Q1:
I’ve used your AlleleSeq package to get NA12878 diploid genome alignment. I have two questions:
1. How can I liftover from paternal/maternal alignments to hg19 coordinates? Based on the documents, the map files generated by vcf2diploid are used to convert from hg19 to pat/mat, not the other direction. Last year I found an R script "map.to.ref.R" from your website and used that to convert from pat/mat to hg19. However I cannot find it anymore. Do you have an updated script for this liftover? If "map.to.ref.R" is still valid to use, what reference should we cite in our manuscripts?
2. I noticed that both the "MergeBowtie.py" script in AlleleSeq and the R script "map.to.ref.R" assume bowtie format in input alignment files. Do you have upgraded versions that are compatible with SAM format?
A1:
1. We use the chainSwap tool (http://hgdownload.soe.ucsc.edu/admin/exe/) to flip the maternal.chain and paternal.chain files (generated by vcf2diploid) to the other direction. Then a .bed file in the parental coordinates can be converted into a .bed file in the reference coordinates using the UCSC liftOver tool and the swapped chain files.
This approach is straightforward for any arbitrary interval, but if you are converting alignments, it may require additional scripting or using other tools. We’ve received a few issues/questions with the script you are mentioning and since we didn’t develop it and aren’t currently planning to maintain, we removed the link from the web-site for now.
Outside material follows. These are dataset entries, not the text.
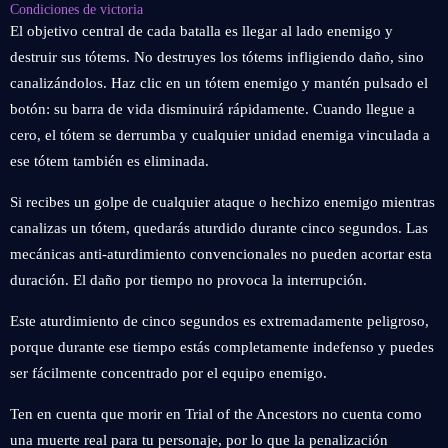
Condiciones de victoria
El objetivo central de cada batalla es llegar al lado enemigo y
destruir sus tótems. No destruyes los tótems infligiendo daño, sino
canalizándolos. Haz clic en un tótem enemigo y mantén pulsado el
botón: su barra de vida disminuirá rápidamente. Cuando llegue a
cero, el tótem se derrumba y cualquier unidad enemiga vinculada a
ese tótem también es eliminada.
Si recibes un golpe de cualquier ataque o hechizo enemigo mientras
canalizas un tótem, quedarás aturdido durante cinco segundos. Las
mecánicas anti‑aturdimiento convencionales no pueden acortar esta
duración. El daño por tiempo no provoca la interrupción.
Este aturdimiento de cinco segundos es extremadamente peligroso,
porque durante ese tiempo estás completamente indefenso y puedes
ser fácilmente concentrado por el equipo enemigo.
Ten en cuenta que morir en Trial of the Ancestors no cuenta como
una muerte real para tu personaje, por lo que la penalización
2. We do not have updated released versions yet, but this is one of the things that will be introduced in future versions and thus I might be able to help. What exactly are you interested in: is it just compatibility with SAM-formatted bowtie1 (i.e. ungapped alignments) output or are you trying to use another aligner?
Q2:
Thanks for your detailed answers. They are very helpful.
We used bowtie2 or tophat2 as the aligners for DNA or RNA.
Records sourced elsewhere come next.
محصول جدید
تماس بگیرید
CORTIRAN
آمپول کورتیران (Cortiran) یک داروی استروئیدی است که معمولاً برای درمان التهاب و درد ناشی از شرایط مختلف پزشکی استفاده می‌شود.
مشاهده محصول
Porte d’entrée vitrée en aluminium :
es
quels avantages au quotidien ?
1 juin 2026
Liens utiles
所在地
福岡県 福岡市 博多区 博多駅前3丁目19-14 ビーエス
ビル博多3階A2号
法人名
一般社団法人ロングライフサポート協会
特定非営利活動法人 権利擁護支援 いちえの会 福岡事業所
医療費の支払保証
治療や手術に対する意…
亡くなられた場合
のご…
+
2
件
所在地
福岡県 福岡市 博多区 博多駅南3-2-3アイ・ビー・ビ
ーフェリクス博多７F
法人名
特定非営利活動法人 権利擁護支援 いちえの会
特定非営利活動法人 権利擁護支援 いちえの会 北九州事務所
Currently we hope to liftover the pat/may alignments to hg19 for downstream analyses (e.g. HiC or DEG). We can’t compare results if they are not liftovered to the same reference.
Could I take the mapped position in sam, convert it to bed, liftover to hg19, and then chip this new position back to the sam? Do you have a better solution?
A2:
The start coordinates of the reads can be transferred this way, but I don’t think inserting them back to the sam file will produce a correct sam/bam file overall: some of the other fields (CIGAR string, mismatches, etc) will need to be adjusted as well. Depending on the further analysis this may be an issue. CrossMap http://crossmap.sourceforge.net/ seems to work with sam/bam and chain files. I have never used it though.
Maybe it is easier to do the analysis on the parental alignments? Say, for DEG in order to generate read counts table, one might consider transferring the annotation to mat and pat coordinates. Then for every exon/gene extract the reads mapped to it in both alignments and use the number of unique read-ids as the gene read count.
Where does the merge script come in your approach? Do you want to merge the alignments before transferring them to hg19 and then do further analyses (which I am guessing, do not involve looking into allele-specific counts)?